Collected material —
--------------------------------

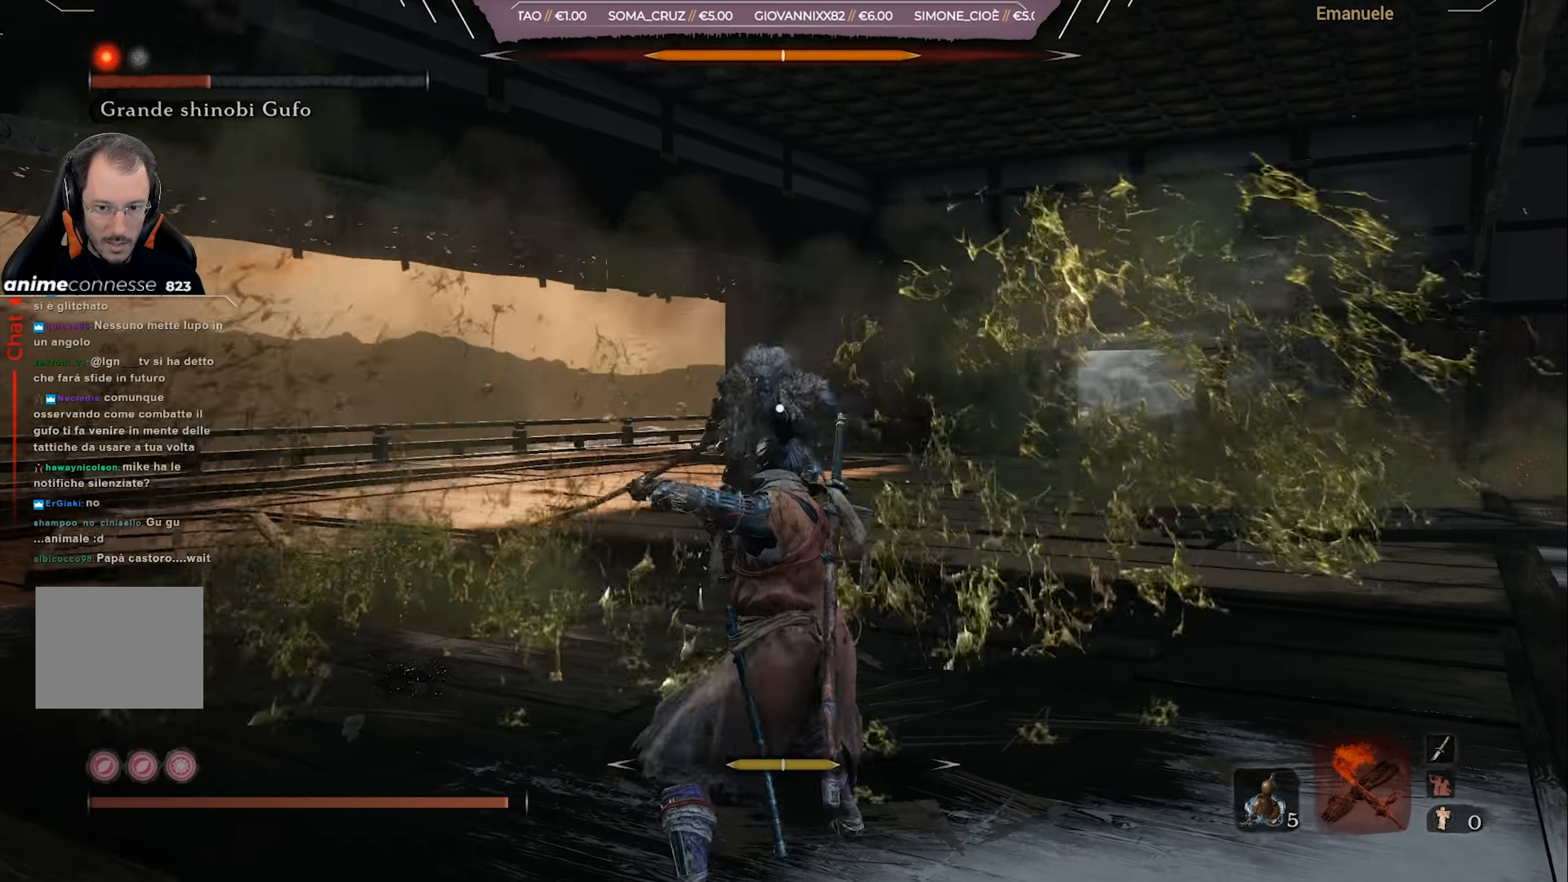
Gameplay with a controller (PlayStation layout); each line is a JSON object with the inputs held at the frame after it. "events" lists button and stick changes between this image and that frame as [ms after this image, input, new state], when the widget could be followed in between.
{"buttons": [], "left_stick": "down-right", "right_stick": "center", "events": []}
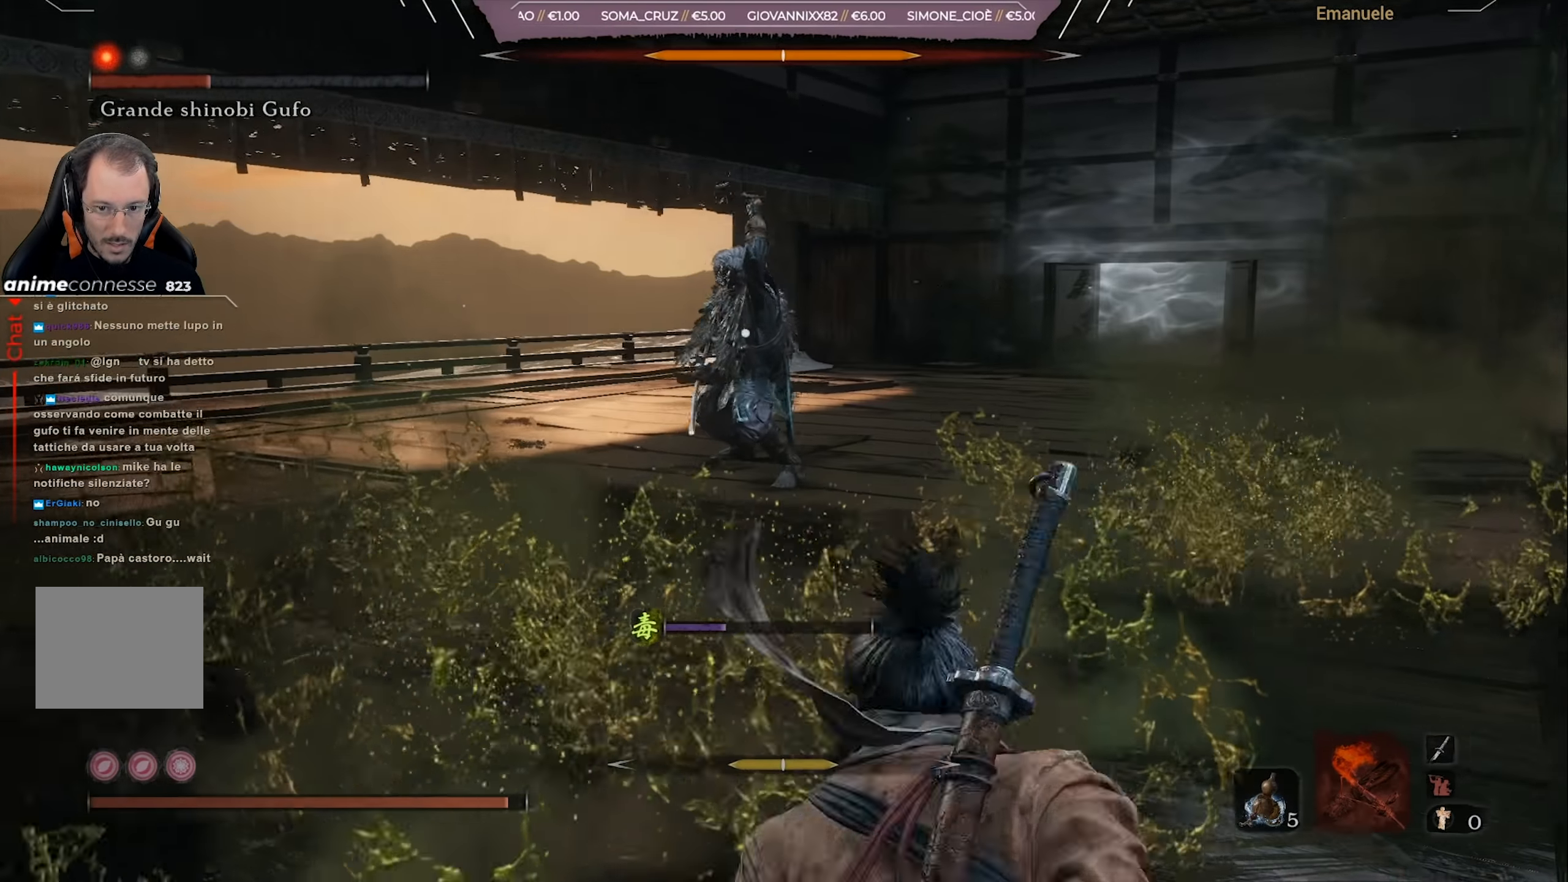
{"buttons": [], "left_stick": "right", "right_stick": "center", "events": [[33, "left_stick", "right"]]}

--------------------------------

Exercise instructions — In the material above, find every line with the word "center" and show it.

Written response —
{"buttons": [], "left_stick": "down-right", "right_stick": "center", "events": []}
{"buttons": [], "left_stick": "right", "right_stick": "center", "events": [[33, "left_stick", "right"]]}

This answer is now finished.